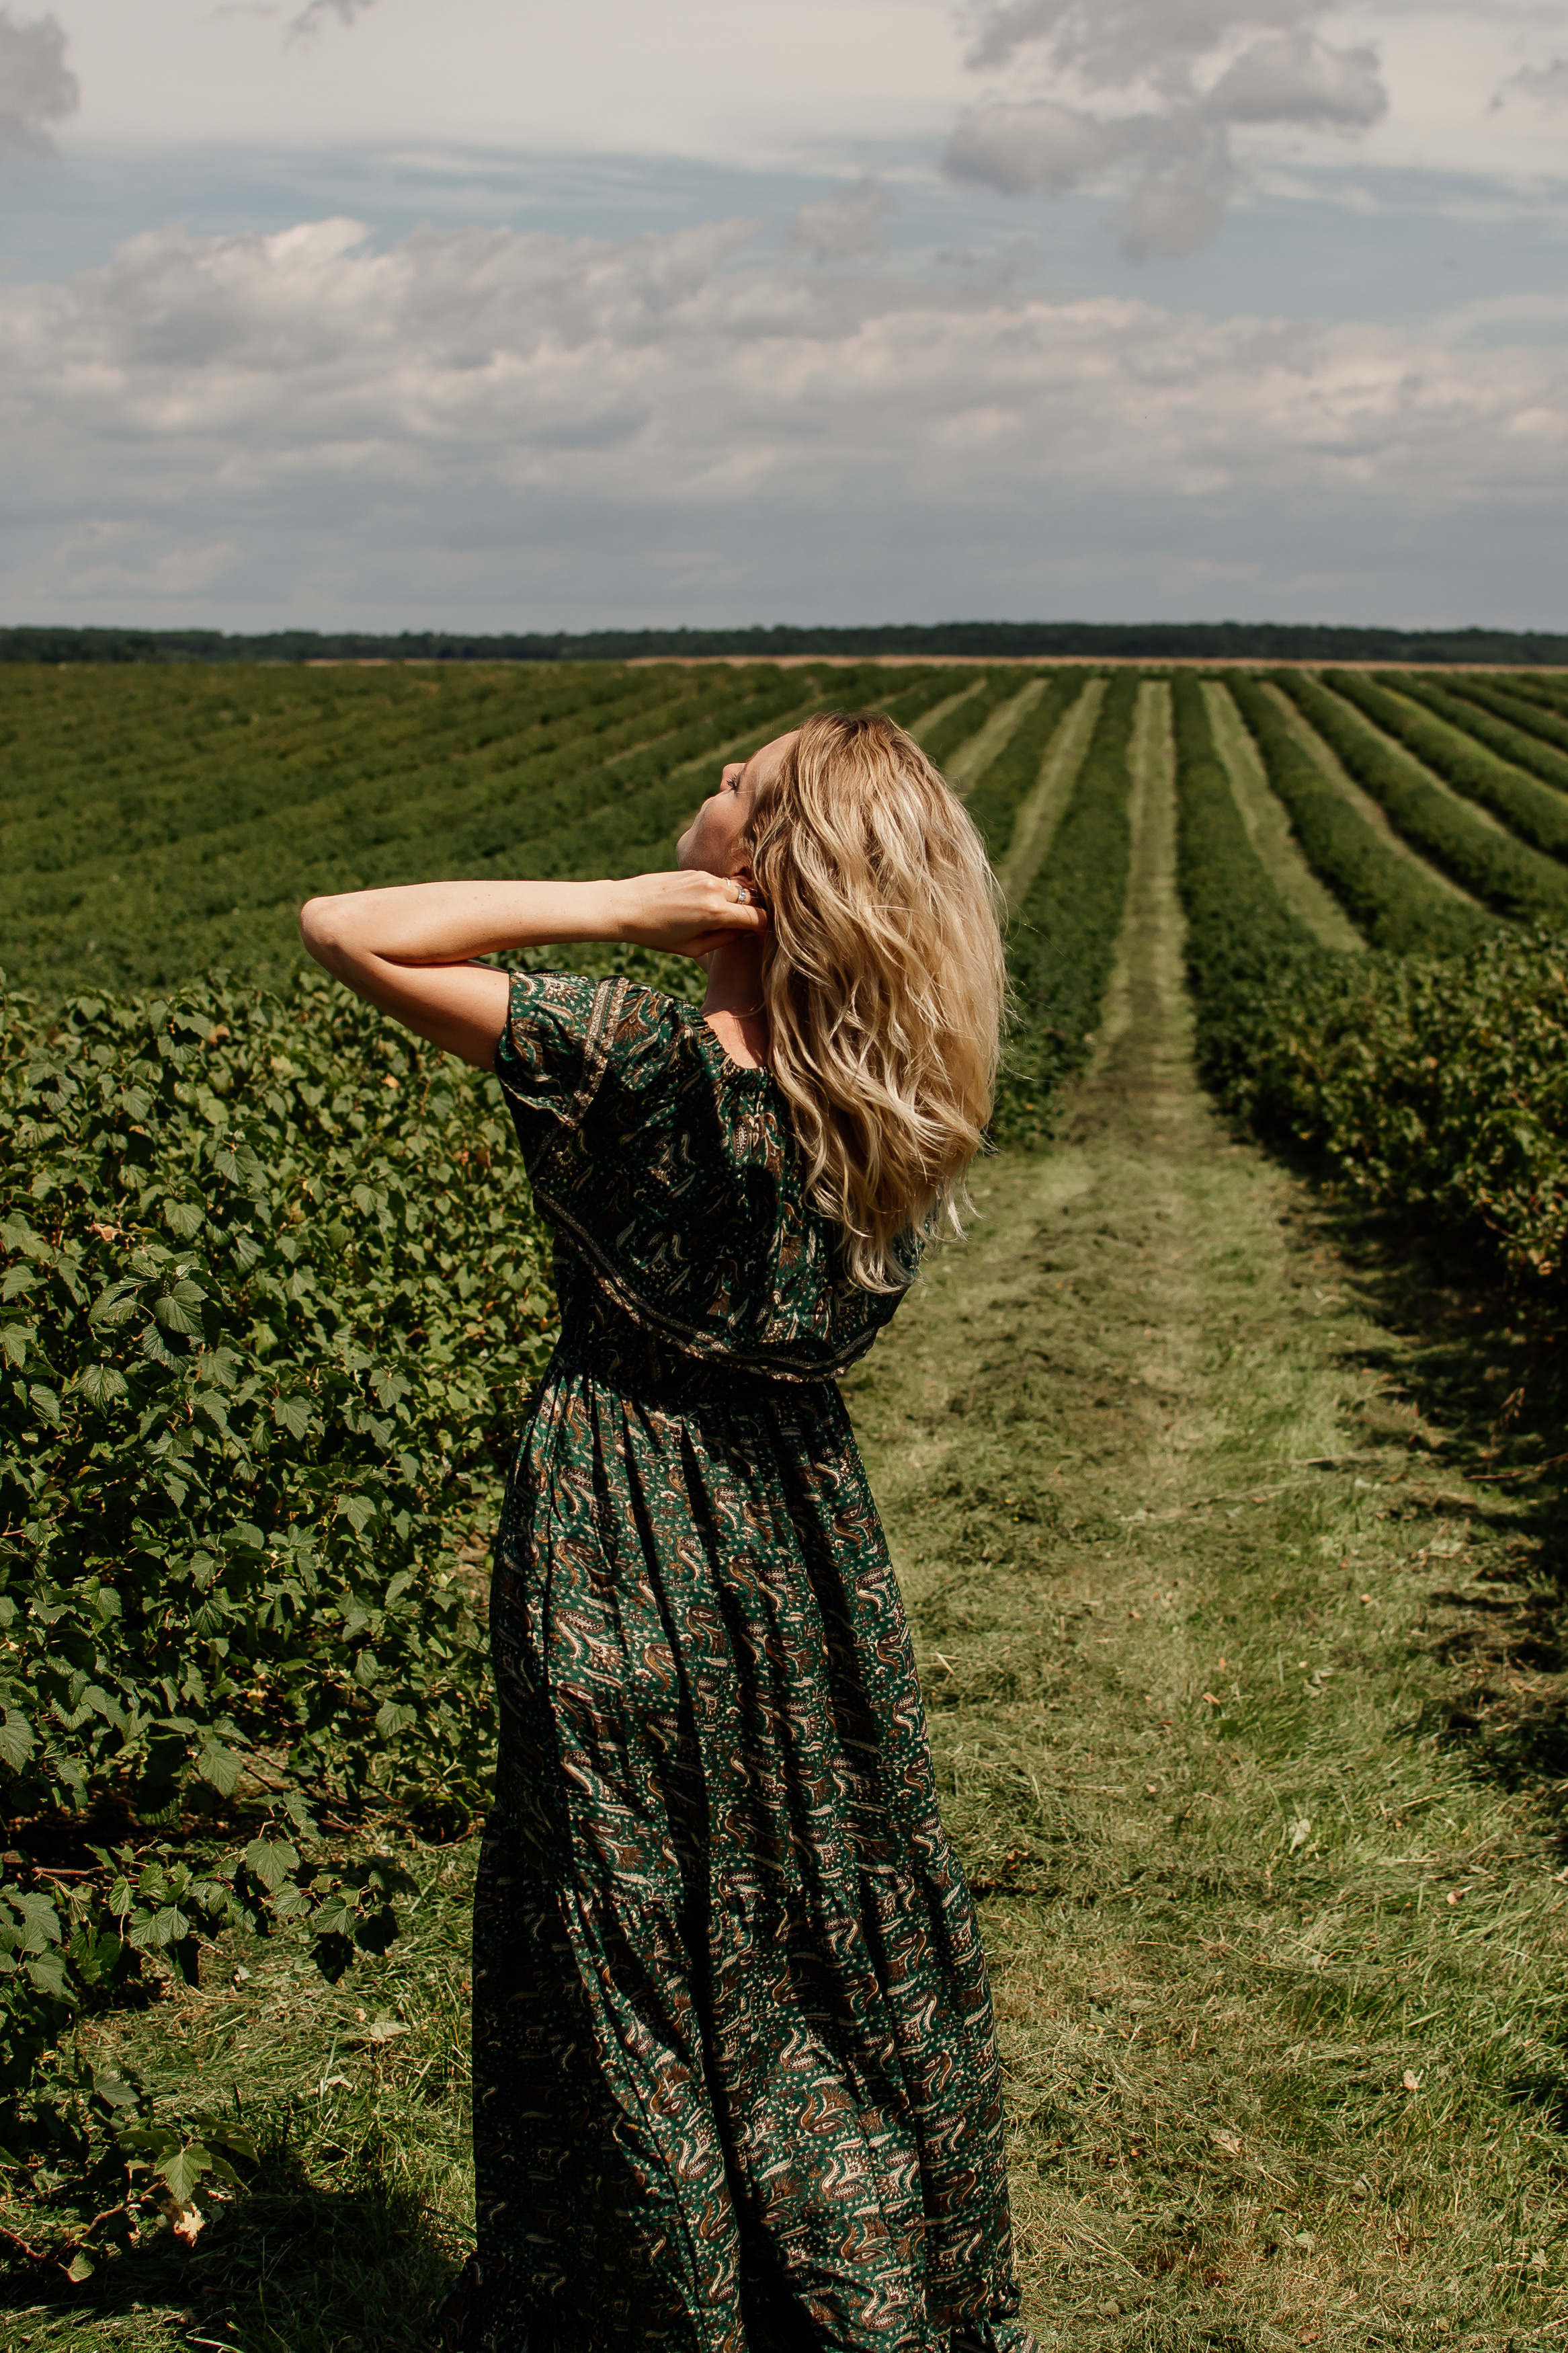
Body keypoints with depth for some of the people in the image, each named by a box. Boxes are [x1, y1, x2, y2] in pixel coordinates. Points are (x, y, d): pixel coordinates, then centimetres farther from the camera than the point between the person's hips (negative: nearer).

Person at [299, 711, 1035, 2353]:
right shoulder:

◆ Problem requirements ◆
Print the data above exactly; drop every picture.

◆ Solution to this task ◆
Body keypoints with depth for some of the people in the image, each named by a box. Boxes are [x1, y1, x2, y2] in pixel coordinates. Points are (x, y, d): pixel coordinates, then centimetres farther from the camera than the point between the person's hips (negative: nearer).

Person at [299, 711, 1035, 2353]:
right shoulder:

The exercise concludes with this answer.